Folic Acid Supplement Use and Increased Risk of Gestational
Current results regarding the effect of folic acid (FA) supplement use on gestational hypertension (GH) and preeclampsia are limited and inconsistent. This study aimed to investigate whether FA supplement use was associated with GH and preeclampsia. Participants from the Tongji Maternal and Child Health Cohort with information on periconceptional FA supplement use and diagnosis of GH/preeclampsia were included (n=4853). Robust Poisson regression was used to assess the association of FA supplement use and GH and preeclampsia.

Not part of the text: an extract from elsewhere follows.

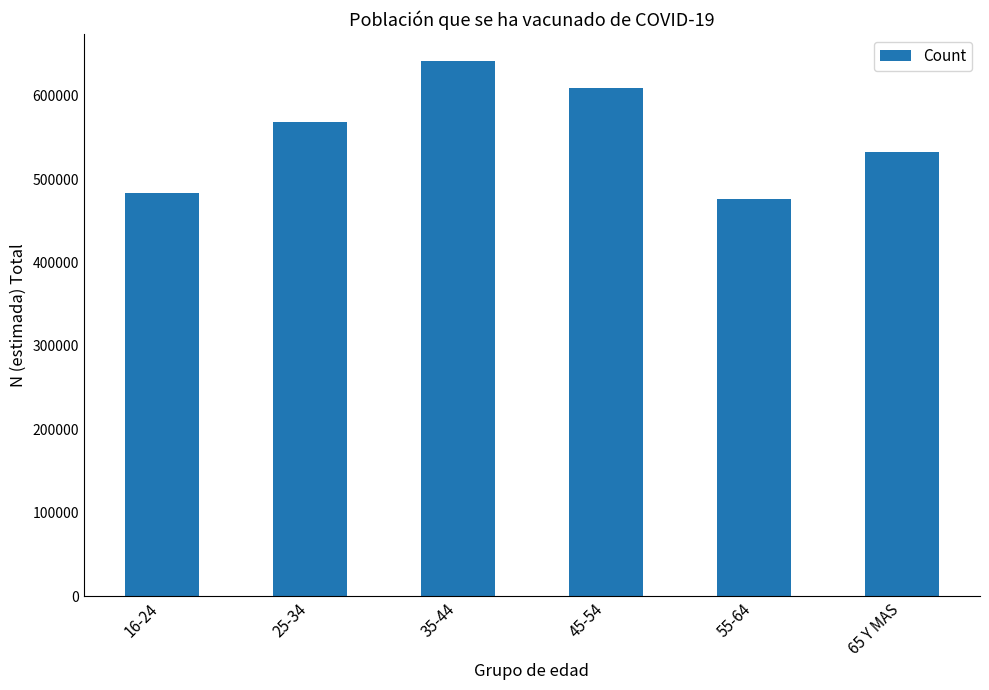

What is the label of the 6th bar from the left?

65 Y MAS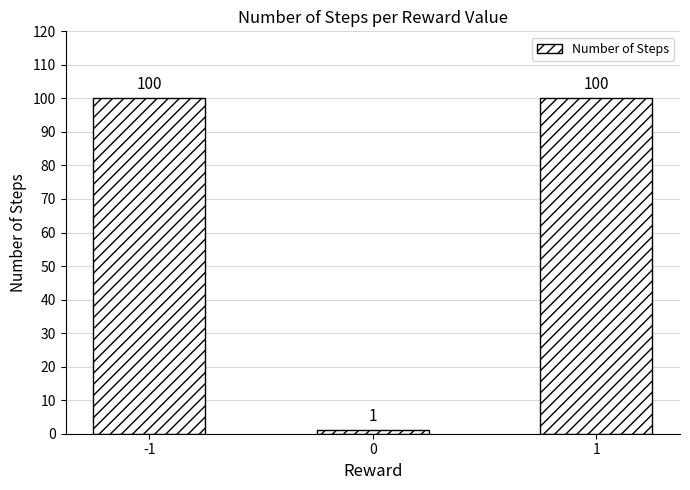

True or false: the data shows 1 at 0.

True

Among the 4853 participants in this study, 1161 (23.9%) and 161 (3.3%) women were diagnosed with GH and preeclampsia, respectively. The risk ratio of developing GH was higher in women who used ≥800 µg/d FA supplement from prepregnancy through midpregnancy than nonusers. After adjusting for social-demographic, reproductive, lifestyle factors, family history of hypertension, other supplement use, and gestational weight gain, the adverse association remained significant. Restricting the analysis among women with normal weight, without family history of hypertension, and without gestational diabetes mellitus, the positive FA-GH association still existed.

Researchers did not find any significant association between FA supplement use and preeclampsia regardless of adjustment. High-dose. FA supplement use from prepregnancy through midpregnancy was associated with increased risk of GH. Attention should be given to avoid the potential risk of GH due to inappropriate FA supplement use in women who are planning or capable of pregnancy.